What you should do = Reproduce each of the following items line for line, omitting the pictures from your answer.

** Opening Source records block **

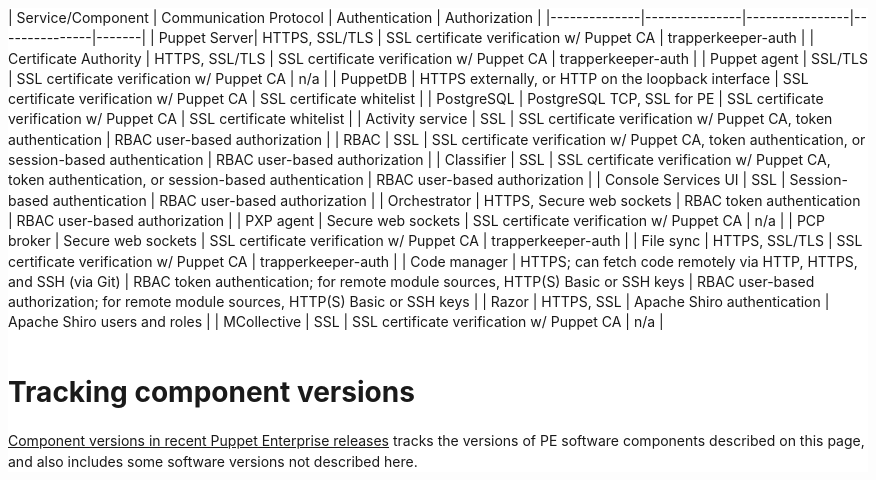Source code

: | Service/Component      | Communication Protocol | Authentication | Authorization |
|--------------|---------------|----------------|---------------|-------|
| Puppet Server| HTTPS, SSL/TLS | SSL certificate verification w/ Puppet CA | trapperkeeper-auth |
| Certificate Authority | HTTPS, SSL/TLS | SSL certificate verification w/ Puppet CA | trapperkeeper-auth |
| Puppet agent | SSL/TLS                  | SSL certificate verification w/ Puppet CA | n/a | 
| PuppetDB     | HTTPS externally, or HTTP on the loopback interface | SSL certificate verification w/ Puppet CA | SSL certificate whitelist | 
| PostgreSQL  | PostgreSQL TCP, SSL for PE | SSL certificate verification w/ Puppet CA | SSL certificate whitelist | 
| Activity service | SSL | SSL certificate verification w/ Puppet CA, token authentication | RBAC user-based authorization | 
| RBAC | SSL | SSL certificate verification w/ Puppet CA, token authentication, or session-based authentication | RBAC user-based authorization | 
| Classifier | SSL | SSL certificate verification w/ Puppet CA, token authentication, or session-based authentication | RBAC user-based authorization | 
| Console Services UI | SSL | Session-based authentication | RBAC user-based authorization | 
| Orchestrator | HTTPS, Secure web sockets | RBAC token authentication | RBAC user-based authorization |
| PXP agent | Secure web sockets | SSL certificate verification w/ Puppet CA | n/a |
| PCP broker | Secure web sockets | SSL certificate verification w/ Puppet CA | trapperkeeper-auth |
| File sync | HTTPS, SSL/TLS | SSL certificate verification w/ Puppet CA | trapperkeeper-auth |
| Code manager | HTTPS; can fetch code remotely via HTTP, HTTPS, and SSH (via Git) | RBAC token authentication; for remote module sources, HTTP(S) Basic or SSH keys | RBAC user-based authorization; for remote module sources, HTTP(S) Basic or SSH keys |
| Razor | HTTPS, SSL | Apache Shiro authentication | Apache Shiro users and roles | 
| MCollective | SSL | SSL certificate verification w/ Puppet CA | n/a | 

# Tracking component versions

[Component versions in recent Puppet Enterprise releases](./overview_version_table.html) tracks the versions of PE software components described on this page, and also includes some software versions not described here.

** Closing Source records block **

Written solution =
Source code

: | Service/Component      | Communication Protocol | Authentication | Authorization |
|--------------|---------------|----------------|---------------|-------|
| Puppet Server| HTTPS, SSL/TLS | SSL certificate verification w/ Puppet CA | trapperkeeper-auth |
| Certificate Authority | HTTPS, SSL/TLS | SSL certificate verification w/ Puppet CA | trapperkeeper-auth |
| Puppet agent | SSL/TLS                  | SSL certificate verification w/ Puppet CA | n/a | 
| PuppetDB     | HTTPS externally, or HTTP on the loopback interface | SSL certificate verification w/ Puppet CA | SSL certificate whitelist | 
| PostgreSQL  | PostgreSQL TCP, SSL for PE | SSL certificate verification w/ Puppet CA | SSL certificate whitelist | 
| Activity service | SSL | SSL certificate verification w/ Puppet CA, token authentication | RBAC user-based authorization | 
| RBAC | SSL | SSL certificate verification w/ Puppet CA, token authentication, or session-based authentication | RBAC user-based authorization | 
| Classifier | SSL | SSL certificate verification w/ Puppet CA, token authentication, or session-based authentication | RBAC user-based authorization | 
| Console Services UI | SSL | Session-based authentication | RBAC user-based authorization | 
| Orchestrator | HTTPS, Secure web sockets | RBAC token authentication | RBAC user-based authorization |
| PXP agent | Secure web sockets | SSL certificate verification w/ Puppet CA | n/a |
| PCP broker | Secure web sockets | SSL certificate verification w/ Puppet CA | trapperkeeper-auth |
| File sync | HTTPS, SSL/TLS | SSL certificate verification w/ Puppet CA | trapperkeeper-auth |
| Code manager | HTTPS; can fetch code remotely via HTTP, HTTPS, and SSH (via Git) | RBAC token authentication; for remote module sources, HTTP(S) Basic or SSH keys | RBAC user-based authorization; for remote module sources, HTTP(S) Basic or SSH keys |
| Razor | HTTPS, SSL | Apache Shiro authentication | Apache Shiro users and roles | 
| MCollective | SSL | SSL certificate verification w/ Puppet CA | n/a | 

# Tracking component versions

[Component versions in recent Puppet Enterprise releases](./overview_version_table.html) tracks the versions of PE software components described on this page, and also includes some software versions not described here.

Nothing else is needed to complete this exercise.